| TO DO |
Gather every line of the rows below that contains the word "orders".

(Dataset entries)
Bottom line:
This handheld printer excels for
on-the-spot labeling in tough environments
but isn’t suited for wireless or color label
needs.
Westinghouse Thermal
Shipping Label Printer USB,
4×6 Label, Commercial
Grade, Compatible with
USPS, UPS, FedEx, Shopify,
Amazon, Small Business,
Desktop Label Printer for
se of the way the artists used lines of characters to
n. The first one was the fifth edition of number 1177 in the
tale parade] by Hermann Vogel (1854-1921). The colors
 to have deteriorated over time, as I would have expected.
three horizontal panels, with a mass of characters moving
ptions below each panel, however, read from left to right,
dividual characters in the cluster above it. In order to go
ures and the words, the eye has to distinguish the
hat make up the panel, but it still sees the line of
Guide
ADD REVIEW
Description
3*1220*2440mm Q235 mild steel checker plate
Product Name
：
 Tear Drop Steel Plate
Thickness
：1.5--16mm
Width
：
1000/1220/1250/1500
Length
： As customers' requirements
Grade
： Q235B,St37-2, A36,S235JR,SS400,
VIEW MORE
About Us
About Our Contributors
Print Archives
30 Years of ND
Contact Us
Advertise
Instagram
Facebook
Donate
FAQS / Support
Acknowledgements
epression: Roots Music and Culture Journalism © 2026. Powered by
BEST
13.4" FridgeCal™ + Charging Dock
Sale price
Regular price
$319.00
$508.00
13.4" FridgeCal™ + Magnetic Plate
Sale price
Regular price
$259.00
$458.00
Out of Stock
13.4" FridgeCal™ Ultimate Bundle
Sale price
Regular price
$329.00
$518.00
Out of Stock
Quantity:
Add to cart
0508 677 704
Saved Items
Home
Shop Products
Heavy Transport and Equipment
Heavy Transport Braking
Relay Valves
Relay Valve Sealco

--

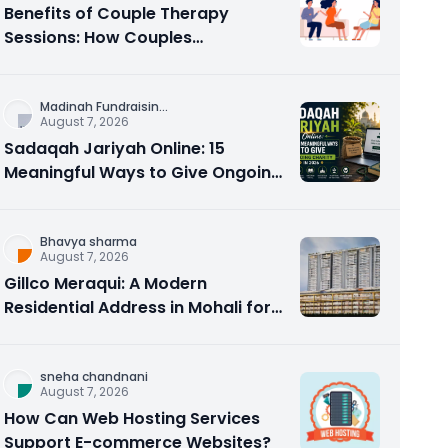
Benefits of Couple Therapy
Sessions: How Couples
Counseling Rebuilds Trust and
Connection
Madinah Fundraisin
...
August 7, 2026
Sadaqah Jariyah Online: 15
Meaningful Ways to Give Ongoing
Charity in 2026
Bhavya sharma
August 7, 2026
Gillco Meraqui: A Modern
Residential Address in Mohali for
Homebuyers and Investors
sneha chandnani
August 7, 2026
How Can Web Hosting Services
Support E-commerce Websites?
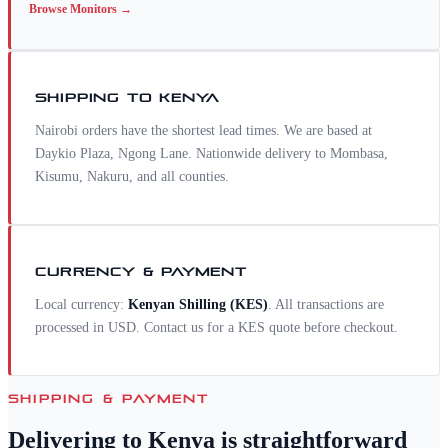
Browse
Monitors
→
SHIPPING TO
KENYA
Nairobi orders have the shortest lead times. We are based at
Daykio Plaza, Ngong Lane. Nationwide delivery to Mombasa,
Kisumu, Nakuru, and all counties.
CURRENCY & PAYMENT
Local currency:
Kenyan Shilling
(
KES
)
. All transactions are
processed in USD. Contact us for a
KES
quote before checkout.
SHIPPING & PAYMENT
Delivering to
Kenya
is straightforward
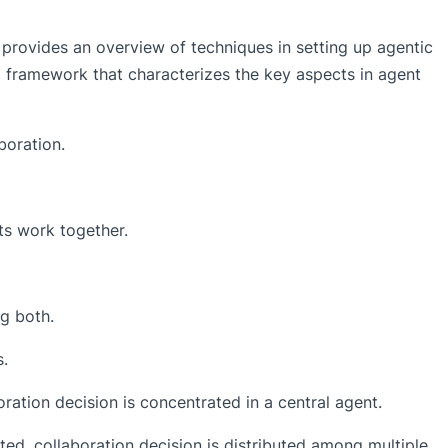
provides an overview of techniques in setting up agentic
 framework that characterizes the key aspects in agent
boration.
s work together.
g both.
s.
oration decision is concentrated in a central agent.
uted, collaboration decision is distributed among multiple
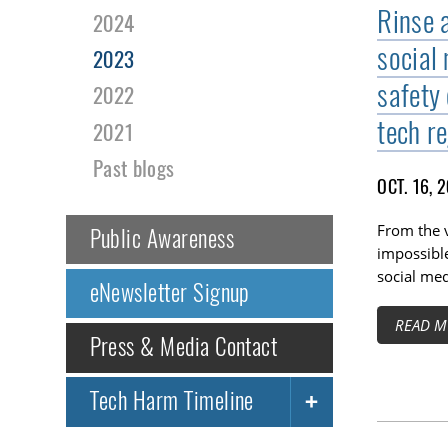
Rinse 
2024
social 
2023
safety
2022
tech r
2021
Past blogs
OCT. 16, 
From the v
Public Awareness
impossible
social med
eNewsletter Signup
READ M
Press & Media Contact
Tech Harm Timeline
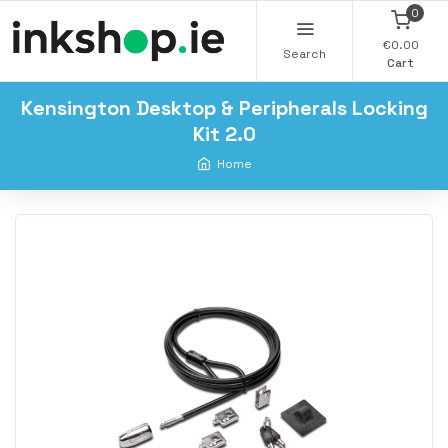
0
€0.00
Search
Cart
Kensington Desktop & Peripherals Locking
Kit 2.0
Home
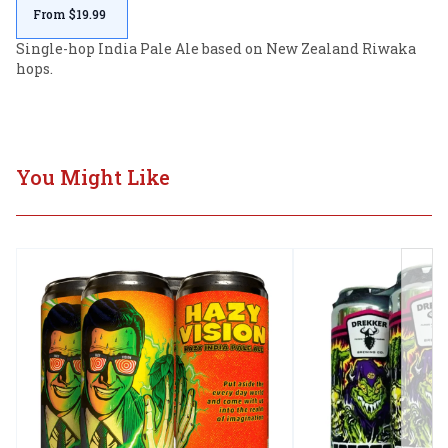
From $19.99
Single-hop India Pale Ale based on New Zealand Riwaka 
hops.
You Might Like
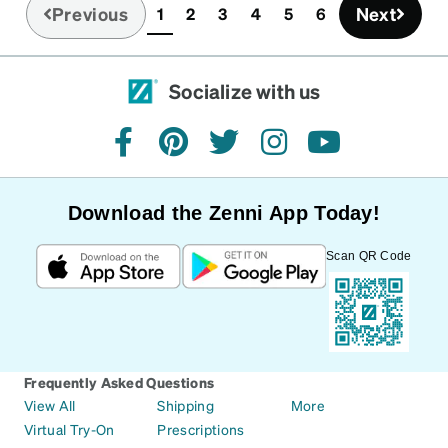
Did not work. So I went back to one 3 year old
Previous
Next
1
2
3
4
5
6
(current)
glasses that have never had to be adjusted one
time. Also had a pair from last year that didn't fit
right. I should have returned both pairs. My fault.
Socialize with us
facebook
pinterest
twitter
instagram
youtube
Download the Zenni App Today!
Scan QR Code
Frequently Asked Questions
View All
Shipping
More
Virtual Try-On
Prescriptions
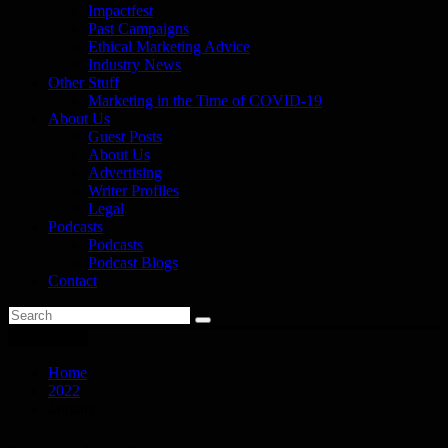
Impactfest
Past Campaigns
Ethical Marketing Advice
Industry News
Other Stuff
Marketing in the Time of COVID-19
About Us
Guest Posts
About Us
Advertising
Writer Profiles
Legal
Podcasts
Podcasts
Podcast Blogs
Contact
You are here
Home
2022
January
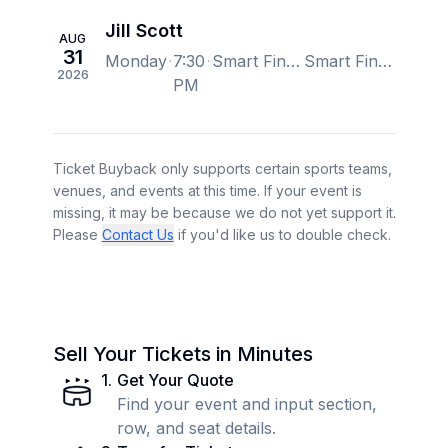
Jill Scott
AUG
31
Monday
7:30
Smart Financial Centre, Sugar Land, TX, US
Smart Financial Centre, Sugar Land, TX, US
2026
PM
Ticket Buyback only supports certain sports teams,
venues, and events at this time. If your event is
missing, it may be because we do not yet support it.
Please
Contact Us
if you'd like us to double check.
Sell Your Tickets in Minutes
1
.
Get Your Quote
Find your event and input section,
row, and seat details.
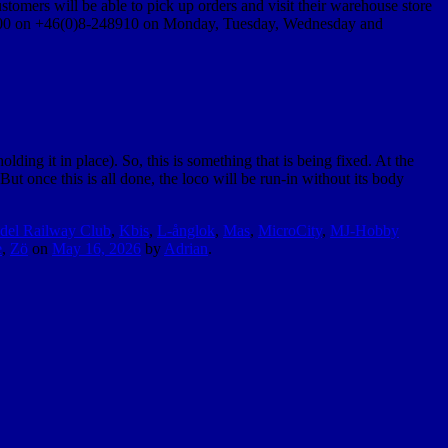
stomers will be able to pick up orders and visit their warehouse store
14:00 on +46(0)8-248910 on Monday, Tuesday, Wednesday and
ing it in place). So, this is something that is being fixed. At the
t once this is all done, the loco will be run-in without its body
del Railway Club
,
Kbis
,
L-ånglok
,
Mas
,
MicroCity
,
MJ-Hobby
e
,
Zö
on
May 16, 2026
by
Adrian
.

| RESULT FOR THIS EXERCISE |
Nairobi orders have the shortest lead times. We are based at
stomers will be able to pick up orders and visit their warehouse store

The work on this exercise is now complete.